Nun standen die Zahnputzbecher immer so unmotiviert rum, da dachte ich mir ich mach was zum Draufstellen. Einfach eine Rille fräsen und fertig wäre zu einfach gewesen, deshalb gibt es in der Rille drei Erhöhungen und auf denen steht der Becher und ist quasi belüftet. Nun können die Becher ordentlich weggestellt werden.

Ist doch schöner so!

Apropos Restbestände, da habe ich noch gewisse Vorräte, aber selbst wenn man das Vinyl kaufen würde, wären die Materialkosten unter 50 Cent.

Kohlenstofffaser-Uhr

Die kurze Version dieses Posts ist, ich habe eine Uhr aus CFK gemacht und so sieht sie aus:

CFK hat eine interessante Oberfläche, das Fasergewebe ist sichtbar.
Aus Neugier hatte ich mir erst eine 0,5 mm-Platte besorgt und daraus einen Schlüsselanhänger gefräst.
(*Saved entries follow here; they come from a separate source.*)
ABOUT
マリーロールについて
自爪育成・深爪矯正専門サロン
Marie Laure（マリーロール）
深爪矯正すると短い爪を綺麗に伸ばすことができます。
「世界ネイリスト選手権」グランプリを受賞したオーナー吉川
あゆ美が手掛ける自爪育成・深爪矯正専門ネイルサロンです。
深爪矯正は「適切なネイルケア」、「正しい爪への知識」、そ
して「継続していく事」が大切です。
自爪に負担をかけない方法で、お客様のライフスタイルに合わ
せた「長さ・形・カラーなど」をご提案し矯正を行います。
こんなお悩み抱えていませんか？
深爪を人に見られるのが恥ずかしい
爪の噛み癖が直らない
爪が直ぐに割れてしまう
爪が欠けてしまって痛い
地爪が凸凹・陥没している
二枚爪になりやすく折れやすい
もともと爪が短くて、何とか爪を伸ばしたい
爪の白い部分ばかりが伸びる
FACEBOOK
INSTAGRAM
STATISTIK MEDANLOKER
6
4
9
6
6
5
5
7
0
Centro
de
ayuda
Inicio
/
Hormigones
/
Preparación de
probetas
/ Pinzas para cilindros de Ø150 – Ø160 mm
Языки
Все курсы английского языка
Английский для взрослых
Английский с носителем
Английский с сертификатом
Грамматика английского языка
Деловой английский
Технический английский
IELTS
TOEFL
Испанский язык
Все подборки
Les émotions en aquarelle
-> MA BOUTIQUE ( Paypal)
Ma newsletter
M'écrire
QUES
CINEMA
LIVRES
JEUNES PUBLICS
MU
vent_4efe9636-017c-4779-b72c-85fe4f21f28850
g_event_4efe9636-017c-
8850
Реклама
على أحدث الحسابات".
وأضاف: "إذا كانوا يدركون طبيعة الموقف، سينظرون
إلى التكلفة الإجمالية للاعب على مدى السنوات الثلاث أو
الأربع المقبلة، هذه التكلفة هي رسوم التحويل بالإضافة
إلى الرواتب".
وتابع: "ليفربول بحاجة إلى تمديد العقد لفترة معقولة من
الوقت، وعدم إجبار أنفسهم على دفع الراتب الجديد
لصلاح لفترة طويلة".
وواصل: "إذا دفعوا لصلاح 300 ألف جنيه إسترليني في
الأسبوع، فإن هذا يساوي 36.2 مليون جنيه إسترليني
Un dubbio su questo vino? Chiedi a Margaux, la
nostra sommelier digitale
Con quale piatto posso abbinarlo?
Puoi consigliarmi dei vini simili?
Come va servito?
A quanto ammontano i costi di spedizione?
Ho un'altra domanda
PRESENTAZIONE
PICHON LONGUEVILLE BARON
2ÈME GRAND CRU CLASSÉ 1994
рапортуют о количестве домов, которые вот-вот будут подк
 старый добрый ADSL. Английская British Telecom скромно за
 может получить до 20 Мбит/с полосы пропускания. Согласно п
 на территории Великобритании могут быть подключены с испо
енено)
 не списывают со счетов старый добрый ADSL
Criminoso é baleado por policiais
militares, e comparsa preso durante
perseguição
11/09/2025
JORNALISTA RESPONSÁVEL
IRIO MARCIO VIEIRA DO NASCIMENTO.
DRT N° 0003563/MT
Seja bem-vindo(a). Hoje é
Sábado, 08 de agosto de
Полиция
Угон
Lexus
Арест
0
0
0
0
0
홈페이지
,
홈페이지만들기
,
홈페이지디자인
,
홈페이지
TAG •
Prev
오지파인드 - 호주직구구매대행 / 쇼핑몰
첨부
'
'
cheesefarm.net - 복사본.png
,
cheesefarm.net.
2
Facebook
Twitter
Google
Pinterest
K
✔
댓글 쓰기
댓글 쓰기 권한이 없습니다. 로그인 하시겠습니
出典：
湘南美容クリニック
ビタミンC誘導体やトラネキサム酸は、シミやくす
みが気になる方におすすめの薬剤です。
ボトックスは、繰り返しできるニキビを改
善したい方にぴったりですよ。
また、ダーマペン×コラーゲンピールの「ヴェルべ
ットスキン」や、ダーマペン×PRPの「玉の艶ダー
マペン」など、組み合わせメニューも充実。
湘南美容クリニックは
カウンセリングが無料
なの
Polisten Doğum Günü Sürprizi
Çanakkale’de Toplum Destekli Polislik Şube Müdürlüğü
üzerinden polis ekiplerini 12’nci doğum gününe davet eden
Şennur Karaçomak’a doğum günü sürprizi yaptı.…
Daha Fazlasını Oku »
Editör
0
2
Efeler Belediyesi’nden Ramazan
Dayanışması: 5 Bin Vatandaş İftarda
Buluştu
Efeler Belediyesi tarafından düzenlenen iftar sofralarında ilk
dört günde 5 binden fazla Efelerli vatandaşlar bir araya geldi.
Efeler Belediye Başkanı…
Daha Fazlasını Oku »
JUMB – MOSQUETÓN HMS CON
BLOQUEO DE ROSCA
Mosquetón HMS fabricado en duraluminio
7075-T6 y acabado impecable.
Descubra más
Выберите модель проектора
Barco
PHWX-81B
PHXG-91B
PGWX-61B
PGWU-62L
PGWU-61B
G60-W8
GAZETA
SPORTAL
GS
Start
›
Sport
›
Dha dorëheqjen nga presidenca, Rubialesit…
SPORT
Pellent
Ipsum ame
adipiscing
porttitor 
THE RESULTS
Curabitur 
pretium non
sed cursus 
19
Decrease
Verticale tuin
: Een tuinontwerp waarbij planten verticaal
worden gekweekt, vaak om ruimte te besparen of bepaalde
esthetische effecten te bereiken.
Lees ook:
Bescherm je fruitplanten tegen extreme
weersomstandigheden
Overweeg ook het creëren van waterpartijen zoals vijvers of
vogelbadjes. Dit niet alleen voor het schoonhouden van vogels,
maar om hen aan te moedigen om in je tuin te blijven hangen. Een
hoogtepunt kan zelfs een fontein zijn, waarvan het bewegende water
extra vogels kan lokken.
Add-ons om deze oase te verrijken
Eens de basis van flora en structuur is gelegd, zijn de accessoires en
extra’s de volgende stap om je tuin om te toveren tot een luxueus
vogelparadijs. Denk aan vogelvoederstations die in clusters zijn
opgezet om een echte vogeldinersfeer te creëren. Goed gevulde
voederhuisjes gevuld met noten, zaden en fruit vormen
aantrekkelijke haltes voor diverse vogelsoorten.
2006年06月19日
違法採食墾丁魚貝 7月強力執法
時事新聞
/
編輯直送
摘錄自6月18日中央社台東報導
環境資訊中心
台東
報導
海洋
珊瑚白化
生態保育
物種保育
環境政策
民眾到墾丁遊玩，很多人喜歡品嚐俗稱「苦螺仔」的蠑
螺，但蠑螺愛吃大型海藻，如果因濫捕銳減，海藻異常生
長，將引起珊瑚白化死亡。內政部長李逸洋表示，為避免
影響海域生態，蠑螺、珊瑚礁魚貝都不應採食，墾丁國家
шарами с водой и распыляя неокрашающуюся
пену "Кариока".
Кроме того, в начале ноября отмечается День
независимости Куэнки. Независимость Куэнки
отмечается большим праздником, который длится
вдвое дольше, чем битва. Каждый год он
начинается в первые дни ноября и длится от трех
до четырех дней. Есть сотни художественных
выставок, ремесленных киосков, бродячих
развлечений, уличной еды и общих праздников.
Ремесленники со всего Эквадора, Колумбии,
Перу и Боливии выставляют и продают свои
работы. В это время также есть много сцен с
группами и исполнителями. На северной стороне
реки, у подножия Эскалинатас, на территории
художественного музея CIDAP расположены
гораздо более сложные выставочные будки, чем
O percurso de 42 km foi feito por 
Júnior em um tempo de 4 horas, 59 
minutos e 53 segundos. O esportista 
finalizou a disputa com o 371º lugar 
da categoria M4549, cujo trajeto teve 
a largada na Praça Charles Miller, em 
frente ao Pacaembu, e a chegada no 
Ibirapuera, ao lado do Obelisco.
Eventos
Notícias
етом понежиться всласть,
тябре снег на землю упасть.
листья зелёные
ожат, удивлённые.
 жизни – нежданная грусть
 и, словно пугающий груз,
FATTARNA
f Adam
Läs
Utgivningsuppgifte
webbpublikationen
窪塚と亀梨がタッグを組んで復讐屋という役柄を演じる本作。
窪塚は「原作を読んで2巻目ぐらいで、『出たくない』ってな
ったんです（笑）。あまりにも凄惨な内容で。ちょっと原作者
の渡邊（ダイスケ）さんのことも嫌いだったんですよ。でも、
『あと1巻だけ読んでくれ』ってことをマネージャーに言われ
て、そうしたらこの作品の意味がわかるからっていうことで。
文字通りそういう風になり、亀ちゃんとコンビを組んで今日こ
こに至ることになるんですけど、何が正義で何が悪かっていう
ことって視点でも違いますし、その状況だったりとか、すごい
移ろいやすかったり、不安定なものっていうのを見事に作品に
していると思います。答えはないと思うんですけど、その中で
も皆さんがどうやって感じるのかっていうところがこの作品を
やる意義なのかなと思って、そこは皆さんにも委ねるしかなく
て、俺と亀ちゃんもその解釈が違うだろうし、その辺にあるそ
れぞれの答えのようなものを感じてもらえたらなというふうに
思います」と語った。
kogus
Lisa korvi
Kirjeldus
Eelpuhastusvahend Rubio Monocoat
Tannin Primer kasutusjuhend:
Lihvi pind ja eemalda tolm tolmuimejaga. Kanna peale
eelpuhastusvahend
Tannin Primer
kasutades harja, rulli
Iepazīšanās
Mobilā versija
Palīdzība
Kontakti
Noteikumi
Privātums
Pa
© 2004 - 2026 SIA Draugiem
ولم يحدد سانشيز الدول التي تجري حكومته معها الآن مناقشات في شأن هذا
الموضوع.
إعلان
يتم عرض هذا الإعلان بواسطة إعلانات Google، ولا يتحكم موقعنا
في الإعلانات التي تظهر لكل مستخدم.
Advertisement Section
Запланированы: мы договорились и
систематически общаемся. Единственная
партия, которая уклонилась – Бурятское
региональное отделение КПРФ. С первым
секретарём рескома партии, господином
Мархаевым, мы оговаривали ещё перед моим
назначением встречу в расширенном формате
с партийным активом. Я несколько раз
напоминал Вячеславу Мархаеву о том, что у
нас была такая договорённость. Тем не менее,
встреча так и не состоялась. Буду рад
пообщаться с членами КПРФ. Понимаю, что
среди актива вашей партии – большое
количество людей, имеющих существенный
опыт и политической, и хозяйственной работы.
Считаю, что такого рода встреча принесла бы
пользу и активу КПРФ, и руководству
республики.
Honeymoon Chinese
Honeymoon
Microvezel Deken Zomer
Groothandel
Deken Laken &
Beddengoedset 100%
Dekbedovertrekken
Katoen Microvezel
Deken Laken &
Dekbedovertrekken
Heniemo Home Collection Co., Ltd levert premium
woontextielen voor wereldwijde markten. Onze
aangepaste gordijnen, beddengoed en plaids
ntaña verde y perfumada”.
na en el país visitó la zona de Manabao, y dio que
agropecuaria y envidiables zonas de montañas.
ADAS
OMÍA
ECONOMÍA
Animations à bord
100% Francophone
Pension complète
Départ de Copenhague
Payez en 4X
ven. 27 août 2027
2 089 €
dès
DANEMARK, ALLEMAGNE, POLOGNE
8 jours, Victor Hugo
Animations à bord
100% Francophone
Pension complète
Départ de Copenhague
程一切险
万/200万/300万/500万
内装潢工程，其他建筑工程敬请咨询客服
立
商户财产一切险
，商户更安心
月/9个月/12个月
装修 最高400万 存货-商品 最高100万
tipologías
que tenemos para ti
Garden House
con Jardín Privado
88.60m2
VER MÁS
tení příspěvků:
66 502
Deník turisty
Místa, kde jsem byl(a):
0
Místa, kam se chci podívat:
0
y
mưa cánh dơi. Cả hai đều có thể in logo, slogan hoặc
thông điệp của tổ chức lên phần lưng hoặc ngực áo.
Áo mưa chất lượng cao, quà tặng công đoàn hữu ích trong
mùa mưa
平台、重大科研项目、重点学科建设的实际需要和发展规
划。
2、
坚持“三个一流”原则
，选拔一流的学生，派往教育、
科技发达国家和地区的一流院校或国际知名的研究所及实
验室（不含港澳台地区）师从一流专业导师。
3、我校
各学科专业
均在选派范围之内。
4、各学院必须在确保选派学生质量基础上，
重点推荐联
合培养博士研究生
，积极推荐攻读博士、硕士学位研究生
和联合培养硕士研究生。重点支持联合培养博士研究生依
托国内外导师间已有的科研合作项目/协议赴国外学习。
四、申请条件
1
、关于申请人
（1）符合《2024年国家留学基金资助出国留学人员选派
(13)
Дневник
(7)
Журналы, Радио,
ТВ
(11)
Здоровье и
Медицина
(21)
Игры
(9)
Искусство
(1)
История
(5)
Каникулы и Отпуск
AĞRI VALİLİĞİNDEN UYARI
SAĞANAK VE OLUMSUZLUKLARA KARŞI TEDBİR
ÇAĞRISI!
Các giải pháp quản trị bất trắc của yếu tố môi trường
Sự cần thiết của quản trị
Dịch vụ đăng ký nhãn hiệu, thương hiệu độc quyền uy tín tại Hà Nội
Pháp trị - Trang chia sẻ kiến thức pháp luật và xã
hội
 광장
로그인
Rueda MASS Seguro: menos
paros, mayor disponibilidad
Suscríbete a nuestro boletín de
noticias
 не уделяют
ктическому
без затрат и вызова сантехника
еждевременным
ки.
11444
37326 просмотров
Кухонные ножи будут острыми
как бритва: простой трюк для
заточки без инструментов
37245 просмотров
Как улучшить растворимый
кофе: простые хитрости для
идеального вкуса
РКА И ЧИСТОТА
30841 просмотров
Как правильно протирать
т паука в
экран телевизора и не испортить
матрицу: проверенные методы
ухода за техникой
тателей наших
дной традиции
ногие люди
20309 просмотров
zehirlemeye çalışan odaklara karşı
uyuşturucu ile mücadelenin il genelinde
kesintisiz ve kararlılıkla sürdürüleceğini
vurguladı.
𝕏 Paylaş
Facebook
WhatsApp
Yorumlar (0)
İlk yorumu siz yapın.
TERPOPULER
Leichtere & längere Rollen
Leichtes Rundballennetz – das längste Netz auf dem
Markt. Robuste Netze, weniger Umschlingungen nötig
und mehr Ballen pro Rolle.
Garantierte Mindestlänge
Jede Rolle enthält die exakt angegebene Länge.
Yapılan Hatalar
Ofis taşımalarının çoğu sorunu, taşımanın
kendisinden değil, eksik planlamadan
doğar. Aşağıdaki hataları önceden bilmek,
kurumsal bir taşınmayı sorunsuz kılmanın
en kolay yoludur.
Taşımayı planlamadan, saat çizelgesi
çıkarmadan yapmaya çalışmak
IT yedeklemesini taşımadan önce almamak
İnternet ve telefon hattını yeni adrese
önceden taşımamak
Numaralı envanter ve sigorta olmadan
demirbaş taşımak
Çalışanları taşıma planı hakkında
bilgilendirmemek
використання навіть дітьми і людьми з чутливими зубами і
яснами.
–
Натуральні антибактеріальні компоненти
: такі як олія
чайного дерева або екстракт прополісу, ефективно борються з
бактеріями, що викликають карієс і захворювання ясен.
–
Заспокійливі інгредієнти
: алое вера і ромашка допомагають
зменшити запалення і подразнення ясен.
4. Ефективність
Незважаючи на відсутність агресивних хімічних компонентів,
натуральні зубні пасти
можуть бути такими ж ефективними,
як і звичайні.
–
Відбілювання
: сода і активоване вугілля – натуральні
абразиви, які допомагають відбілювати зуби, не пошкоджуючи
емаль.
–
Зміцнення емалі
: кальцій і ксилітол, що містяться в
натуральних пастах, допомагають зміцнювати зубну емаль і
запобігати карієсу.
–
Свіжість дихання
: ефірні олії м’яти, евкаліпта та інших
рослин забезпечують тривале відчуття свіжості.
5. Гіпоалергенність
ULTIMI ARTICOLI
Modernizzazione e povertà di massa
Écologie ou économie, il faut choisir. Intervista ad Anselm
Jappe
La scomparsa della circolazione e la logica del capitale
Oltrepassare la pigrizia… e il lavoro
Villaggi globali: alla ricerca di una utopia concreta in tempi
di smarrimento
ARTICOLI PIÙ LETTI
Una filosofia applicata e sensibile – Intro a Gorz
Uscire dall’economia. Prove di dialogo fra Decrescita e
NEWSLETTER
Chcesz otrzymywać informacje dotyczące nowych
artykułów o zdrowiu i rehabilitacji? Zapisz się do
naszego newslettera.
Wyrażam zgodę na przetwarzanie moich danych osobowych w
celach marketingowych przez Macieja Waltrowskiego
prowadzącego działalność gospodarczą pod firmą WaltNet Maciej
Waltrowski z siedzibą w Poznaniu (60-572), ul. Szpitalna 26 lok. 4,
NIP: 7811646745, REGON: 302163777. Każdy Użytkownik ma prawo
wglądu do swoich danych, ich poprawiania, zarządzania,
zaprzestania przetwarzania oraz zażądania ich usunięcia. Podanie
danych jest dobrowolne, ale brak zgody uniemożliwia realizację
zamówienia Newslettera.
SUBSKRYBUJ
Die Platte war schon überraschend stabil, dann eine im 1 mm probiert, hält noch besser.
Parallel hatte ich das Gefühl, nun erst einmal genug “Bahnhofsuhren” gemacht zu haben und wollte mal ein eigenes Design für das Ziffernblatt probieren.
Weil die CFK-Platte 20×30 cm gross war, sollte es auch eine nicht so grosse Version sein und ich wollte auch nicht mehr nur ein Blatt machen, das vor dem Uhrwerk hängt, das finde ich bei kleineren Uhren eher störend, sondern auch ein Gehäuse, zumindest Seitenwände.

Also eine Carbon-Kiste mit einem Zifferblatt entworfen und zusammengeklebt:

Zur besseren Ablesbarkeit kam hinter das CFK noch eine Multiplex-Platte, hat man alles zusammen, Holz, Kunststoff, Metall.
Damit es nicht so langweilig ist, sollte die Uhr um 45 Grad gedreht werden und nein, selbst ein Ziffernblatt mit nur Punktmarkierungen statt Ziffern kann man nicht einfach anders aufhängen, man muss die Markierungen um 15 Grad drehen, damit die 12 oben ist.